In Chapter VI-10 Bharata states that the eleven aspects are very important to define the picture of drama in so far as the author and the actor are concerned. They are eight types of (1) Rasas, the ninth Santa Rasa is added on, eight sthayi bhavas, thirty three Sanchari bhavas, eight satvika bhavas, thus total number of (2) Bhavas emotions are 49, (3) Abhinaya histrionic expression is of 4 types (Satvika) Vachika, Angika and Vachika (4) Dharmi school of acting is of two types Lokadharmi and Natya Dharmi, (5) Vritti – mode of expression and (6) Pravrithi regional identity are of four types each, Bharati, Satvati, Kaishiki and Arabhati, Avanti,Dakshinatya, Odri Magadhi, and Panchala Madhyama respectively, (7) Siddhi the success is of two types Daivi and Manushi. (8) Svara is of seven notes Sa, Ri, Ga, Ma, Pa, Da, Ni, (9) Aatodhya i.e. instrument is four types Tala, Avanaddha, Ghana, Sushira. (10) Gana the song is of five varieties Praveshaka, Akshepa, Nishkrama Prasadika and Antara. (11) Ranga the theatre is three forms Chaturasra, Vikrishta and Tyasra.
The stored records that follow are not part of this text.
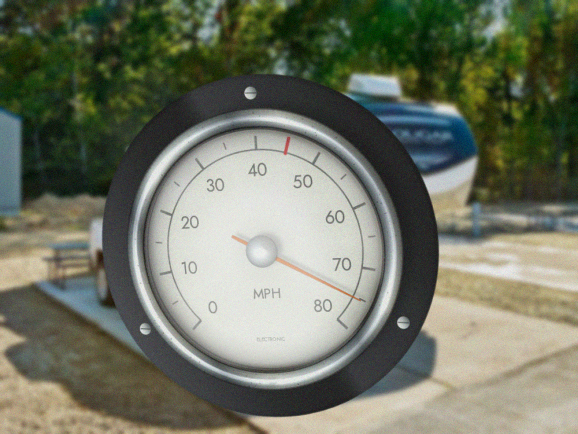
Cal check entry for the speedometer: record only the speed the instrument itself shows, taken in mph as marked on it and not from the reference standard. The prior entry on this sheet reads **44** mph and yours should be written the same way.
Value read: **75** mph
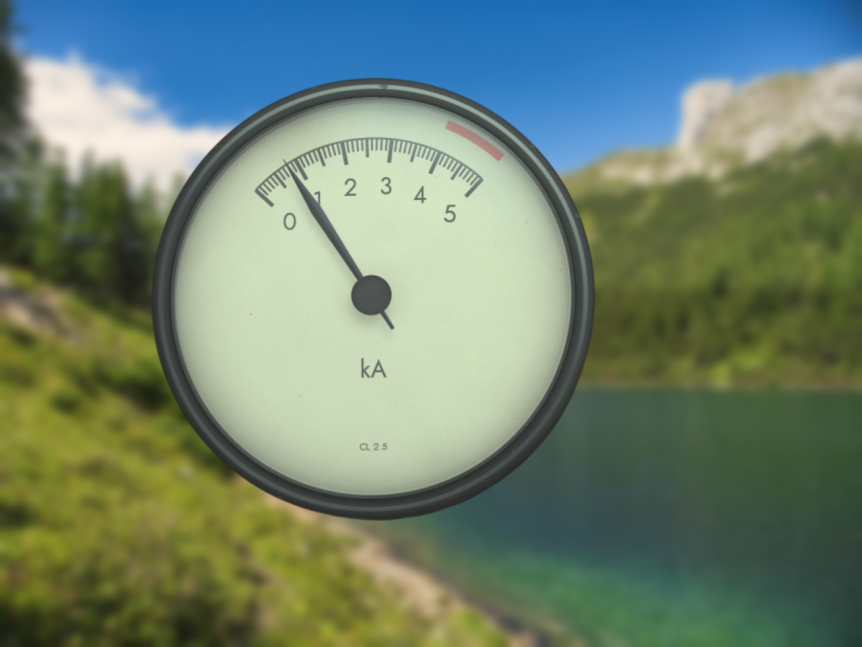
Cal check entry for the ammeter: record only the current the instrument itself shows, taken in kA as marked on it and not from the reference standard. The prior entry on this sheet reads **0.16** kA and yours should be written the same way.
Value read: **0.8** kA
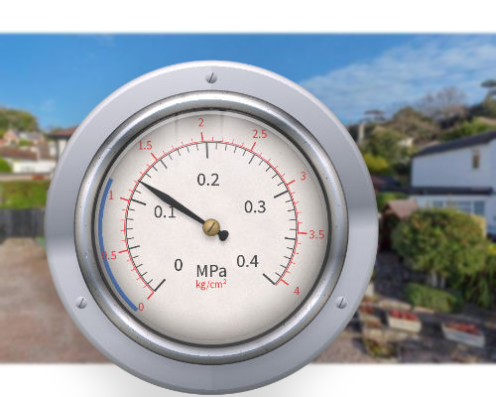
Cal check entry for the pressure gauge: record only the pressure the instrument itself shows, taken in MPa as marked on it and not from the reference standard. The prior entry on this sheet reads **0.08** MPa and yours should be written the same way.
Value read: **0.12** MPa
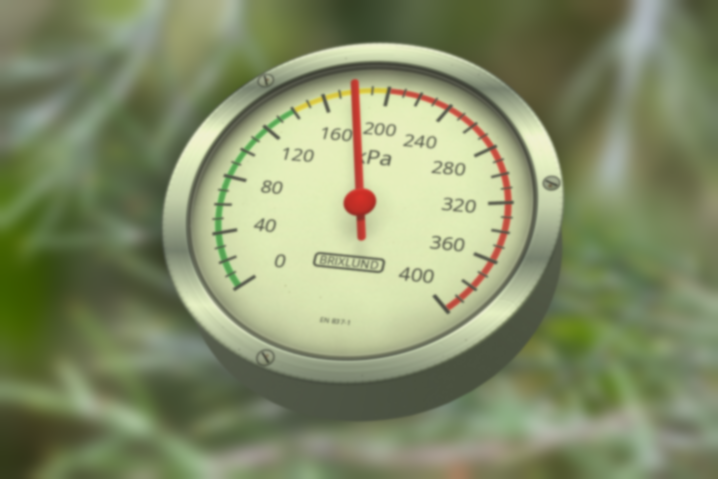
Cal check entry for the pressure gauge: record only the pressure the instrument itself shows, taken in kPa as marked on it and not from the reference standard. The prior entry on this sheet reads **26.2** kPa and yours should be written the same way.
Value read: **180** kPa
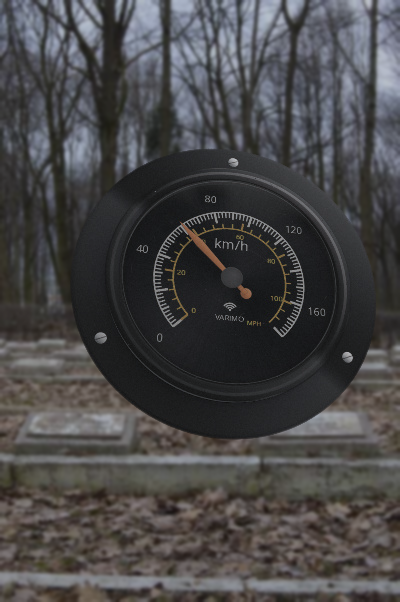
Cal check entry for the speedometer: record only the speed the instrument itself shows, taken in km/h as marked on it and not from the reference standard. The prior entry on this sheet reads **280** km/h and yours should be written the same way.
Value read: **60** km/h
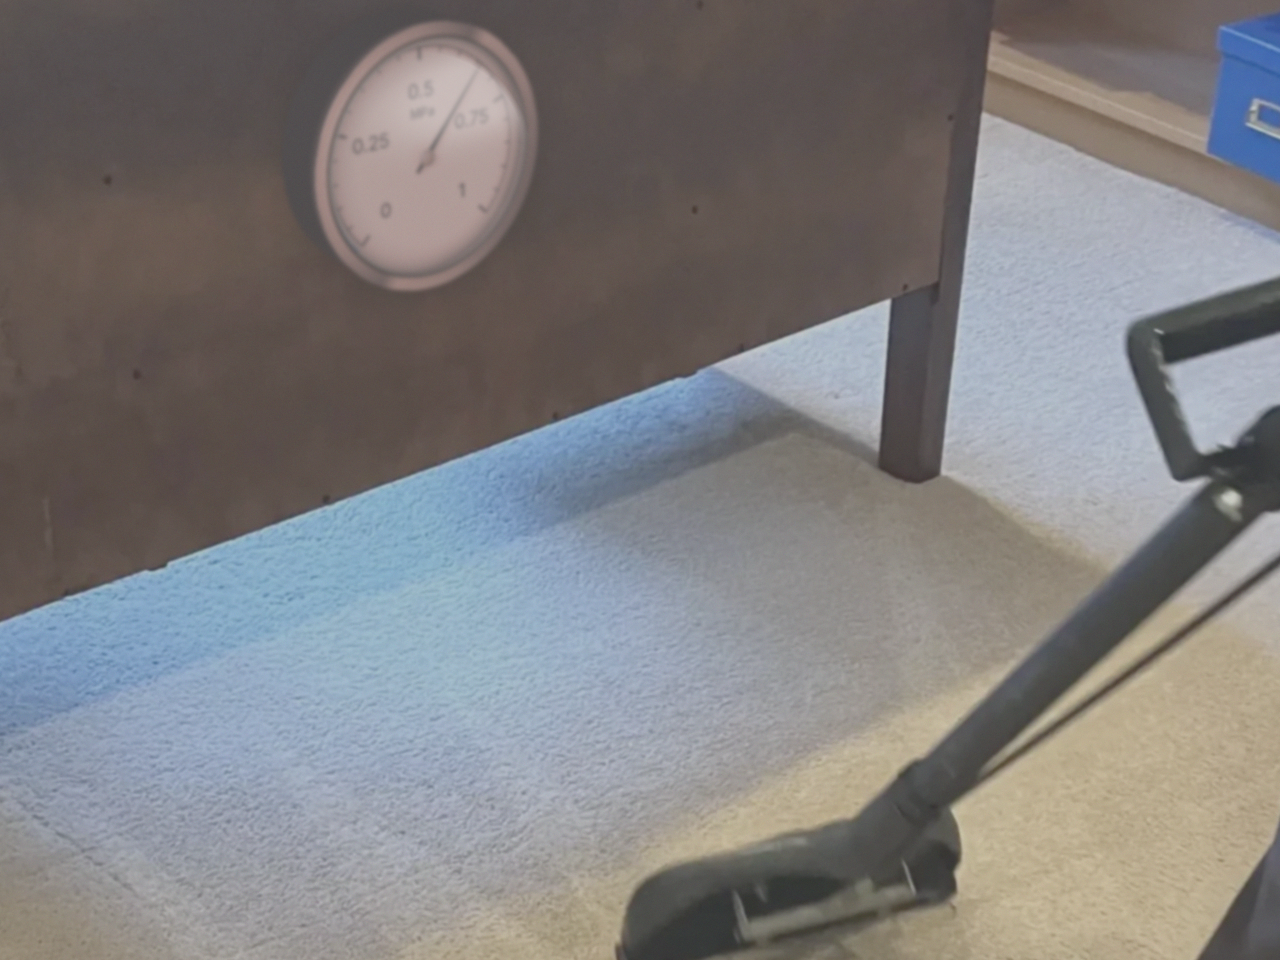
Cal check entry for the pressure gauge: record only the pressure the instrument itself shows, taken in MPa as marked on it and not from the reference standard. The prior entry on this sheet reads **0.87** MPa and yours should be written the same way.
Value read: **0.65** MPa
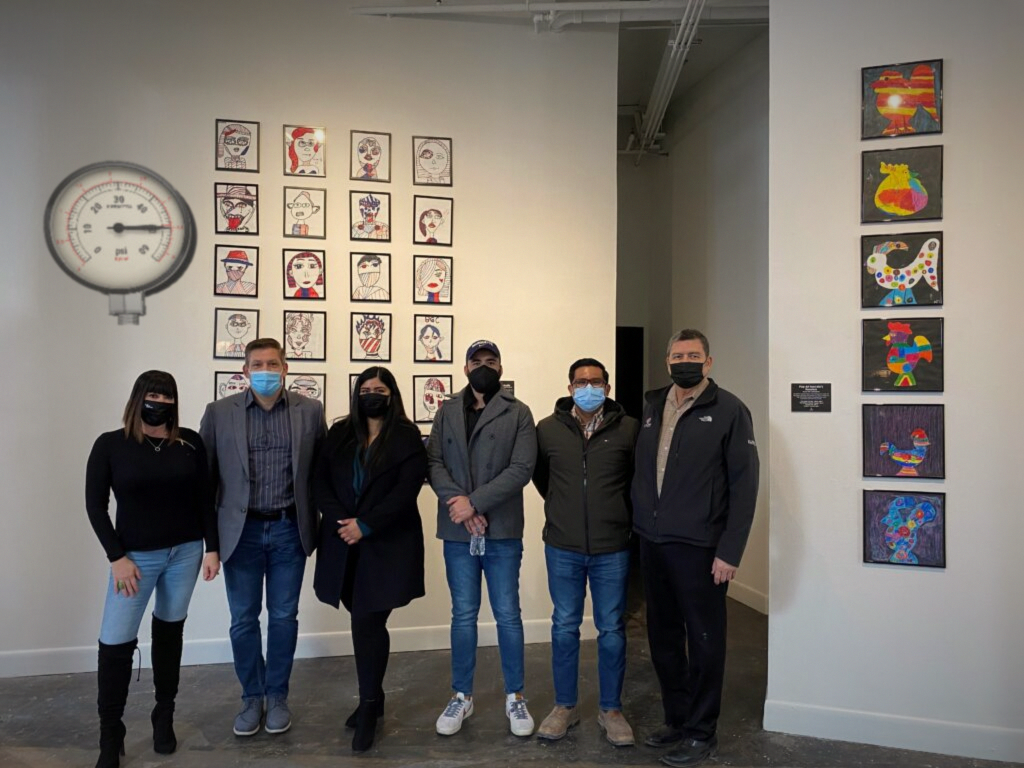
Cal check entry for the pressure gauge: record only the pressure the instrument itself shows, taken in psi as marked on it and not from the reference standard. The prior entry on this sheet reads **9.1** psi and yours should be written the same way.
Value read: **50** psi
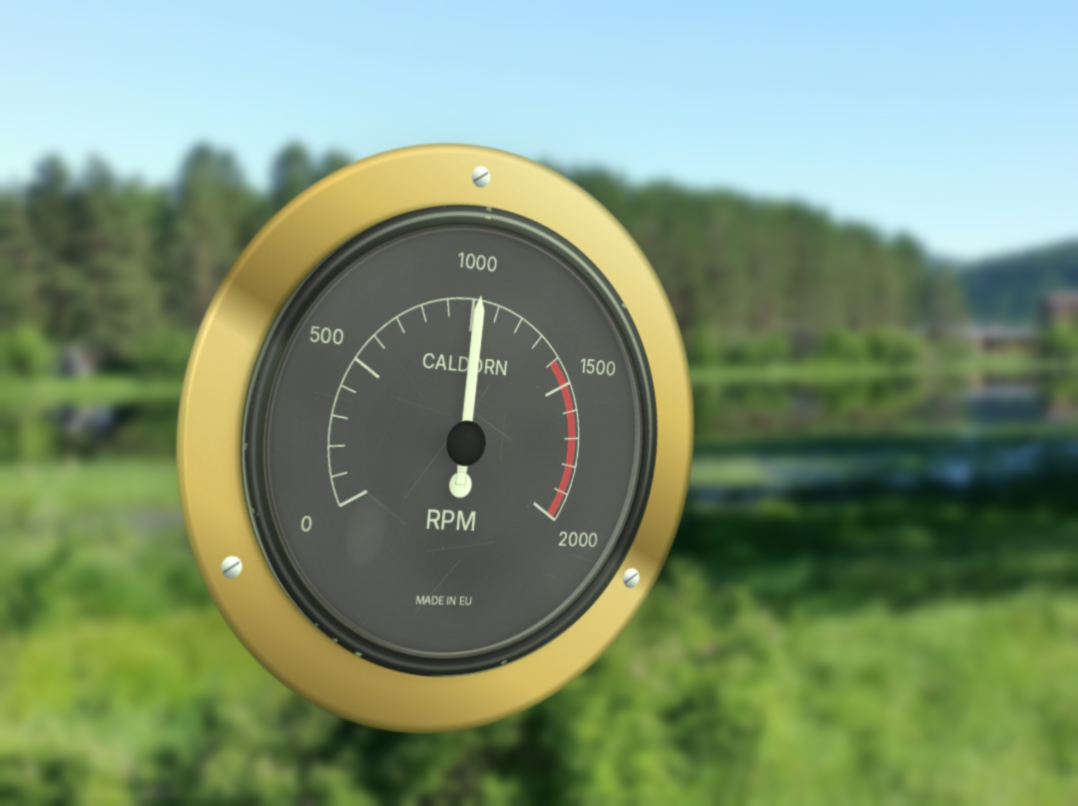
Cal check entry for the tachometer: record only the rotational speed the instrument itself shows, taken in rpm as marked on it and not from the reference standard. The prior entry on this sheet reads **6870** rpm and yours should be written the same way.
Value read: **1000** rpm
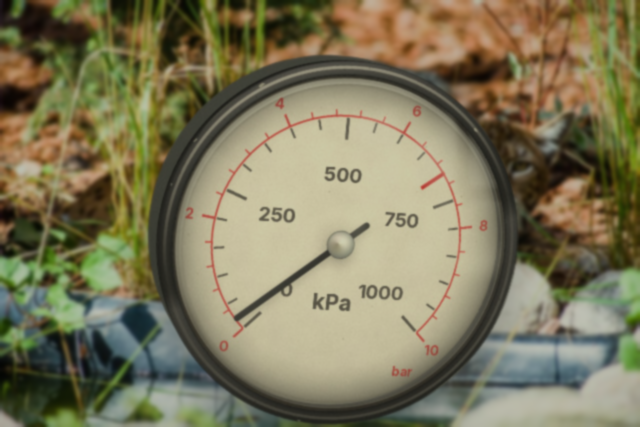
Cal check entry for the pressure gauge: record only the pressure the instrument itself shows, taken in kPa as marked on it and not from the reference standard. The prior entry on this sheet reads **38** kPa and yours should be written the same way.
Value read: **25** kPa
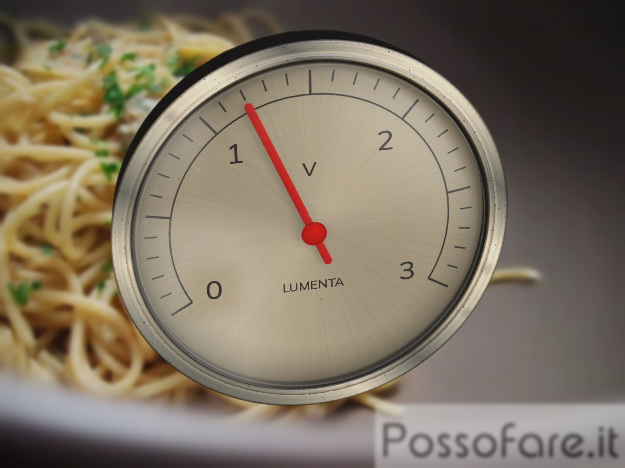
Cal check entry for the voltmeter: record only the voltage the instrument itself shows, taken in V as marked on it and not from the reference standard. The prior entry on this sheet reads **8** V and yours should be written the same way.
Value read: **1.2** V
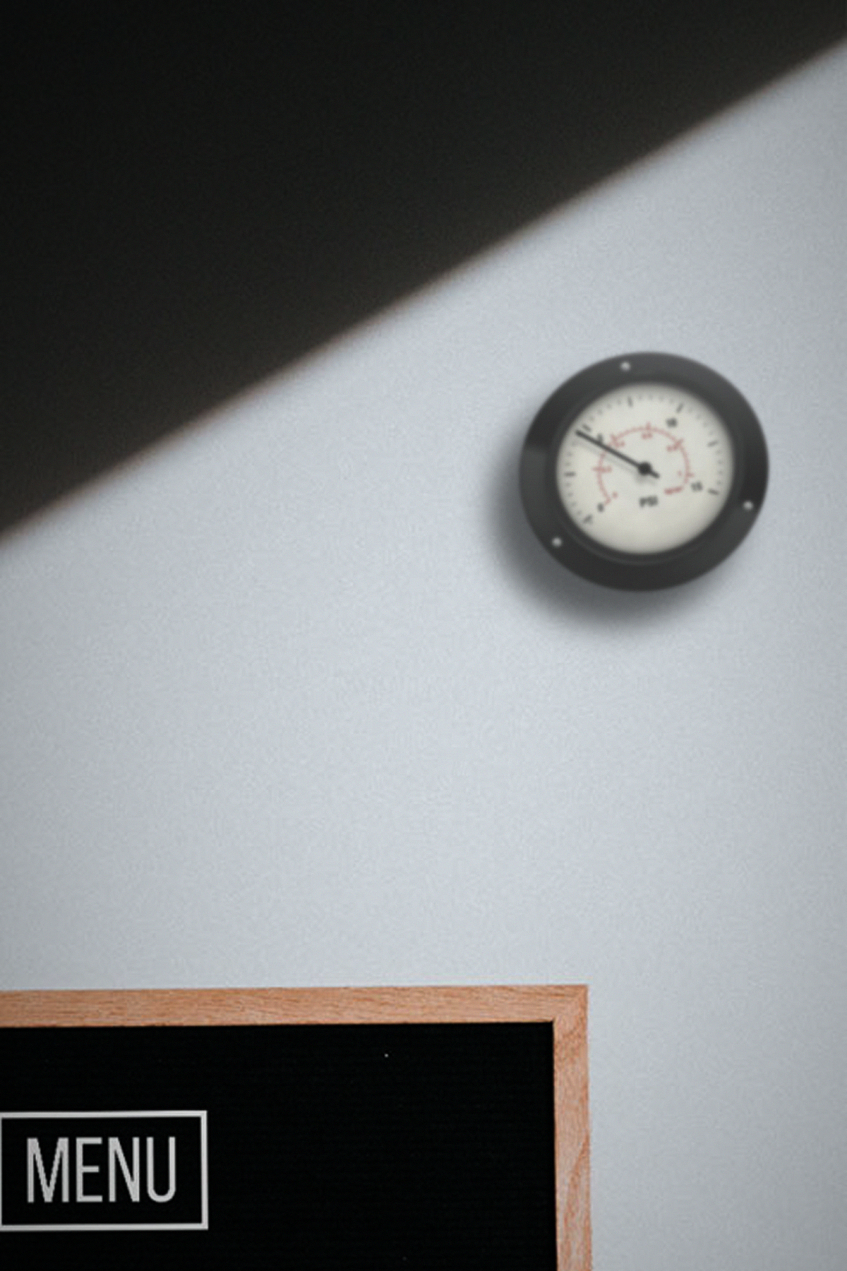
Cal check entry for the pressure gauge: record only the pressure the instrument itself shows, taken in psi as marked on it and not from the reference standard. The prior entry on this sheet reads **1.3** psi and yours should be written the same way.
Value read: **4.5** psi
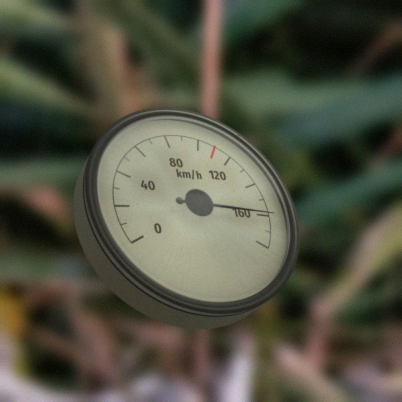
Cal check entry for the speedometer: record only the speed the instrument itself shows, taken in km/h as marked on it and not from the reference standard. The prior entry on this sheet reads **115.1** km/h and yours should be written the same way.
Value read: **160** km/h
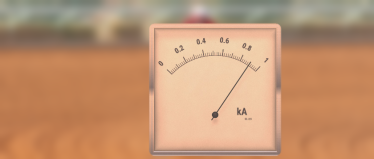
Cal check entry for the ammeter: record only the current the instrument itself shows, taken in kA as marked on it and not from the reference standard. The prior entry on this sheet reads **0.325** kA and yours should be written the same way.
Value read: **0.9** kA
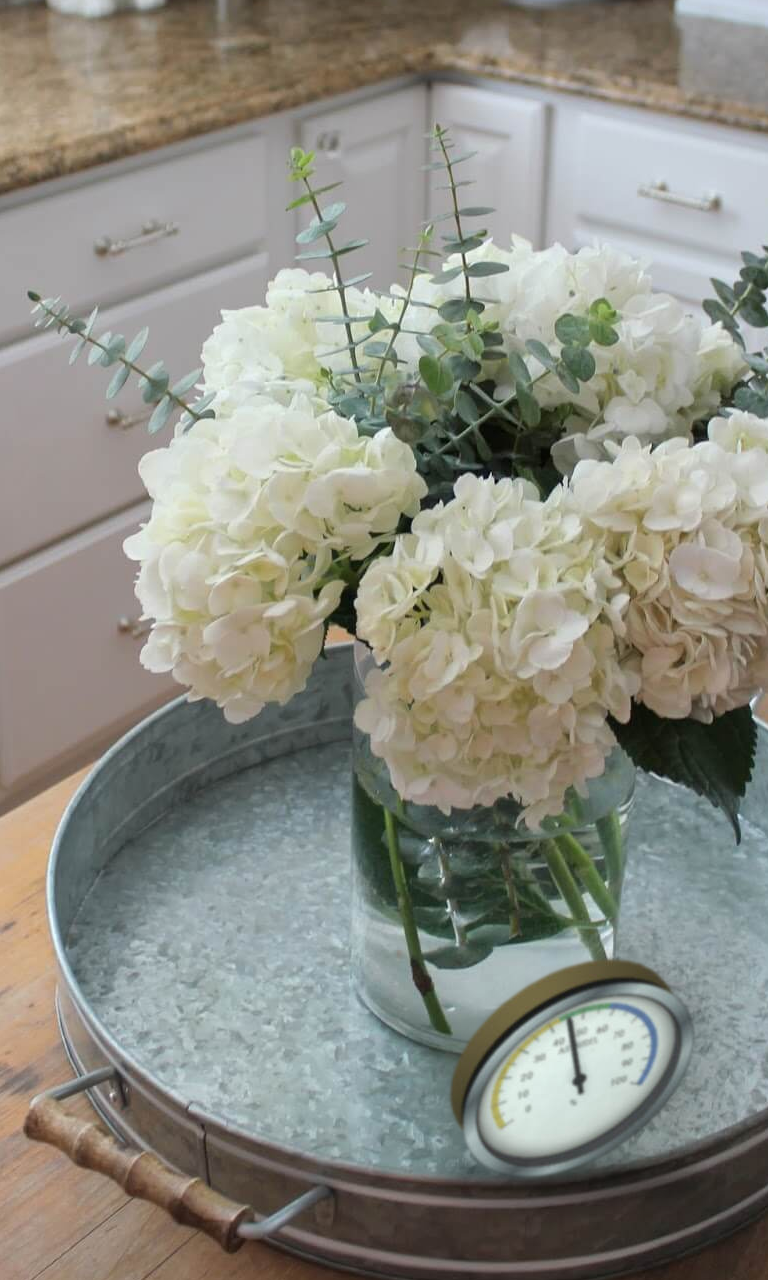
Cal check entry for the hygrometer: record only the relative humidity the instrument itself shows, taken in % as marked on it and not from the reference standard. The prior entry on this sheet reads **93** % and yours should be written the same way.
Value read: **45** %
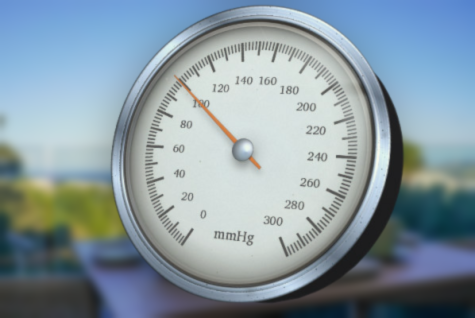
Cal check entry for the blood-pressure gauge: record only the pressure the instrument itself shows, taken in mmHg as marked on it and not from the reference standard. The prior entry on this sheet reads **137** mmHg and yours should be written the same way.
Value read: **100** mmHg
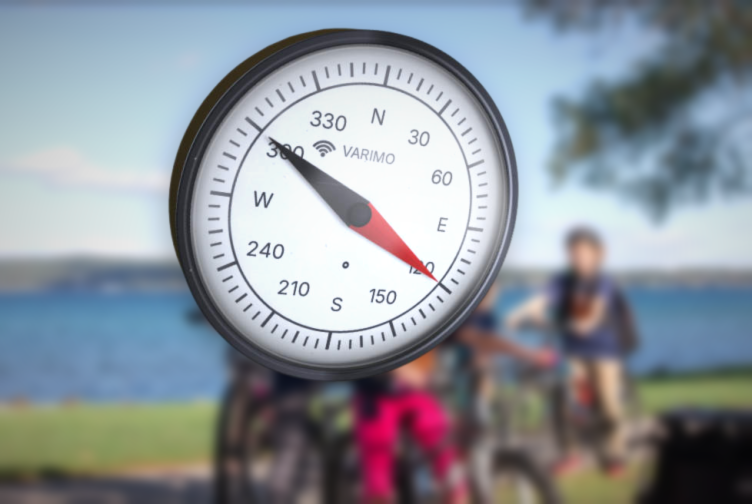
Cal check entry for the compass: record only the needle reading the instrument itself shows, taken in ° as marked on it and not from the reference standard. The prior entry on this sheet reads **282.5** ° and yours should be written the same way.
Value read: **120** °
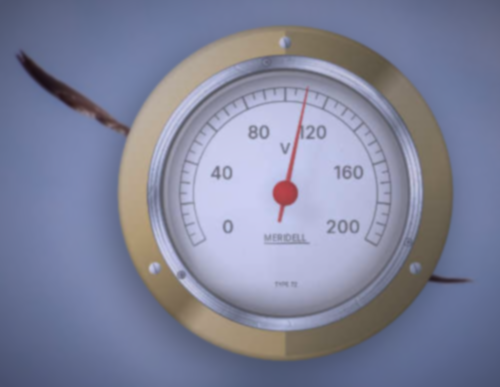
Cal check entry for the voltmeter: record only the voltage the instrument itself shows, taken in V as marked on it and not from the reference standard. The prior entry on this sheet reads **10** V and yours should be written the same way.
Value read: **110** V
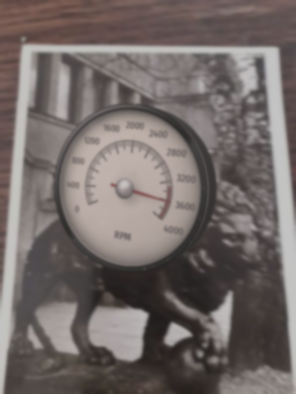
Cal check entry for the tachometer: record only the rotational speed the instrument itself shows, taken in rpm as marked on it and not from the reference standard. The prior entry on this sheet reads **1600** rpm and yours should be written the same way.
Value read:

This is the essence of Natya Shastra.
The chief aim of the presentation is to arouse a particular sentiment in the minds of audience. Drishya Kavya which is enacted on the stage and seen by audience is more effective to give the desired aesthetic pleasure. The plot, the characterization and everything is subordinate in promoting Rasa.
As Drama is a composite art, Bharata’s treatment towards all related subjects such as Architecture, Preliminaries, Postures, movements of limbs, songs, dance, speech, dress, musical instruments etc gave importance and greatness to Natyashastra.